Before undertaking the Masonic Temple project, Pete Tuss initiated the first construction phases of St. Joseph’s Hospital, and edifice with, in terms of dedication, sacrifice and time span, is reminiscent of the great cathedral building projects of Europe. The story of its construction, indeed, spans nearly three decades. Sister Philomene of the Order of the Daughters of Jesus arrived in Lewistown in 1903, spending the next three years operating a school to raise money to build a hospital. Tuss won the contract and began laying stone in October, 1906, finishing his part of the job two years later. John F. Plovanic eventually completed the hospital and its magnificent encircling wall, building four additional units from 1913 to 1936.


St. Joseph's Hospital

Of equal importance to their masonry skills in building the hospital was the very nearly sacrificial dedication of the stonemasons. Daisy Monkelin and the late ""Andy" Kalafatic recalled to me that their fathers, and others, contributed a day’s labor per week to the project at no small sacrifice to the family income. John Plovanic remembered that the Mother Superior regularly provided refreshments, sometimes even brandy, late in the afternoon. It was a kind gesture, and while the good Mother’s hospitality could hardly be refused, as a contractor Plovanic was not eager to see his masons drink brandy on a job of that intricacy.

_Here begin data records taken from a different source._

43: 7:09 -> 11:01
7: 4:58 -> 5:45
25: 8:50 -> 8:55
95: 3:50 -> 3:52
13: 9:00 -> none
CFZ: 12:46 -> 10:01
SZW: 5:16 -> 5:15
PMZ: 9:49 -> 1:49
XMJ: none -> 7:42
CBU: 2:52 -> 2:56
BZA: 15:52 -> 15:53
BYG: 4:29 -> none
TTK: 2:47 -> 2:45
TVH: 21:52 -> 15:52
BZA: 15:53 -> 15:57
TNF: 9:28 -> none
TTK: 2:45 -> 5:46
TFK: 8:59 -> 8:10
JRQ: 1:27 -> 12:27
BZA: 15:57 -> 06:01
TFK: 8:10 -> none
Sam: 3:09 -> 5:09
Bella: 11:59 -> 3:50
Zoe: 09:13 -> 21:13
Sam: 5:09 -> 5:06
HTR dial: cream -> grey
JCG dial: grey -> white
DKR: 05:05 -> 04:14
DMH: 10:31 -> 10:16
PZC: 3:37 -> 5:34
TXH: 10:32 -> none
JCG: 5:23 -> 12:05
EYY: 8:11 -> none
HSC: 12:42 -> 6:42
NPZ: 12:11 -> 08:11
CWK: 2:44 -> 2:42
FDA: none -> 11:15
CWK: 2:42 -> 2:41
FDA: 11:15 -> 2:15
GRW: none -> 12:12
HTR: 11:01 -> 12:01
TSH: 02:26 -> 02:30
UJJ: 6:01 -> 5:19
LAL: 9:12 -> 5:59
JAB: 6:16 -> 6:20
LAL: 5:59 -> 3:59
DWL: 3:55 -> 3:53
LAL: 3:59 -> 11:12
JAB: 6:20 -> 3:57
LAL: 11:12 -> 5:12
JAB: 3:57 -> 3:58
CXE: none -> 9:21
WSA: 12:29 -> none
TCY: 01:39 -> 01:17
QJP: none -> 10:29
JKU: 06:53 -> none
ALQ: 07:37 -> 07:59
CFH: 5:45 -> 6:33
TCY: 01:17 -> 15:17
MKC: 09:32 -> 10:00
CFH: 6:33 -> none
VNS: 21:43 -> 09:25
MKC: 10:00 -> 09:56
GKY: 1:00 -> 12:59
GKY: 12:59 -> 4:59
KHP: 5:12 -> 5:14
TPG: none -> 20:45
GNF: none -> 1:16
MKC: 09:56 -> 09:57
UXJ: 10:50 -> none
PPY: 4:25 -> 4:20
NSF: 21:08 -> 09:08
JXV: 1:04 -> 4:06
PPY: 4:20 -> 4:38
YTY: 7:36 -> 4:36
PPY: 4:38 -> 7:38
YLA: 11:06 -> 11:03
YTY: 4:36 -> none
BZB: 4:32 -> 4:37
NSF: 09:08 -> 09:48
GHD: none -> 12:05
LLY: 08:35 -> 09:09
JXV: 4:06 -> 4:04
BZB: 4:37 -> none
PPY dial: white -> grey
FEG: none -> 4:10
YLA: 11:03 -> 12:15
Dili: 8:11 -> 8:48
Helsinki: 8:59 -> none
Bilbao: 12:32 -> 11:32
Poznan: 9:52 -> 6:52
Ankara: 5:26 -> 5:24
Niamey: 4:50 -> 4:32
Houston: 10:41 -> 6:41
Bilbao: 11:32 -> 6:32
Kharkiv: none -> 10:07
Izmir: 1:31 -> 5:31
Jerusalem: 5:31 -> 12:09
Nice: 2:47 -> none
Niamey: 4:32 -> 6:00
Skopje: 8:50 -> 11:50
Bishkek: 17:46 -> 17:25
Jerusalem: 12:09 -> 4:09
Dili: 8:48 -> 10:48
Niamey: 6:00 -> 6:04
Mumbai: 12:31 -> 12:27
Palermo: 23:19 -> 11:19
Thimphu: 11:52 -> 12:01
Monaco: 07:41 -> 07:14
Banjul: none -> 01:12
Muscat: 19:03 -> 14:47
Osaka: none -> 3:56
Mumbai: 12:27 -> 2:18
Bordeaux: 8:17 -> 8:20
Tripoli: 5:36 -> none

Constructing St. Joseph’s Hospital had, in truth, been a particular challenge. Featuring a quarter circle or compound arch high on the façade, which serves as a dome for a status of St. Joseph, this was a complicate bit of stonework. With little confidence, the architect had contacted special stonemasons in St. Louis. By this time, however, Plovanic had already calculated the mathematical dimensions designed the arch piece by piece, and had it finished. A surprised architect returned to Lewistown duly impressed.